I was playing around and found this
$$x\log a\le a-1$$
Solve for $x$ in the above equation, where $a>0$
My attempt
$$\log a\le \frac ax-\frac1x$$ $$a\le \frac{\exp(a/x)}{\exp(1/x)}$$
But I don't really see any way to proceed
I'm especially interested in knowing if some value of $x$ always solves the inequality.
On
we have to distinguish two cases if $0<a<1$ then we have $x\geq \frac{a-1}{\log(a)}$ in the case that $a>1$ we have $x\le \frac{a-1}{\log(a)}$ and for $a=1$ we have $0\le 0$
On
To follow up on Macavity's excellent answer, here's a proof that $x = 1$ is the only value of $x$ that satisfies $x \log a \leq a - 1$ for all positive real values of $a.$
Let $x \log a \leq a - 1.$ For $a > 1,$ we have $\log a > 0,$ and therefore $$x \leq \frac{a - 1}{\log a}.$$ Now consider what happens for values of $a$ greater than but very close to $1.$ We have $$\lim_{a\to 1^+} \frac{a - 1}{\log a} = \lim_{a\to 1^+} \frac{1}{1/a} = 1.$$ If we set $x$ to any value greater than $1,$ we will then have $x > \frac{a - 1}{\log a}$ and therefore $x \log a > a - 1$ for some values of $a.$
For $a < 1,$ we have $\log a < 0,$ and therefore $$x \geq \frac{a - 1}{\log a}.$$ We have $$\lim_{a\to 1^+} \frac{a - 1}{\log a} = \lim_{a\to 1^+} \frac{1}{1/a} = 1.$$ So if $x < 1$ we will then have $x < \frac{a - 1}{\log a}$ and therefore $x \log a > a - 1$ for some values of $a.$ The value $x = 1$ is the only remaining value that satisfies $x \log a \leq a - 1$ for all positive real values of $a.$
This is to show that $x=1$ always works.

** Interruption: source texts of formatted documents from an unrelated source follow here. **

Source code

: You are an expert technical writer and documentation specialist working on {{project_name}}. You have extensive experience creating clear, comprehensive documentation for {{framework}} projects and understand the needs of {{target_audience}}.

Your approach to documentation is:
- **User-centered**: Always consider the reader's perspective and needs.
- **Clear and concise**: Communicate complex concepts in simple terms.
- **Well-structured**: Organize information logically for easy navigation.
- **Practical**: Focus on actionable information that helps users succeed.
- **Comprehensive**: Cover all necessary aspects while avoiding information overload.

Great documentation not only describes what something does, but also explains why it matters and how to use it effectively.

So we need to show that $$f(a)=(a-1)-\log a \ge 0, \quad \forall a> 0$$
$$f'(a) = 1-\frac1a = \begin{cases} < 0, && a < 1 \\ > 0, && a> 1 \end{cases}$$
So the function is decreasing for $a < 1$ and increasing for $a> 1$, hence it achieves its minimum when $a=1$, i.e. $f(1)=0$. Hence $f(a) \ge 0$, so $x=1$ is always a solution.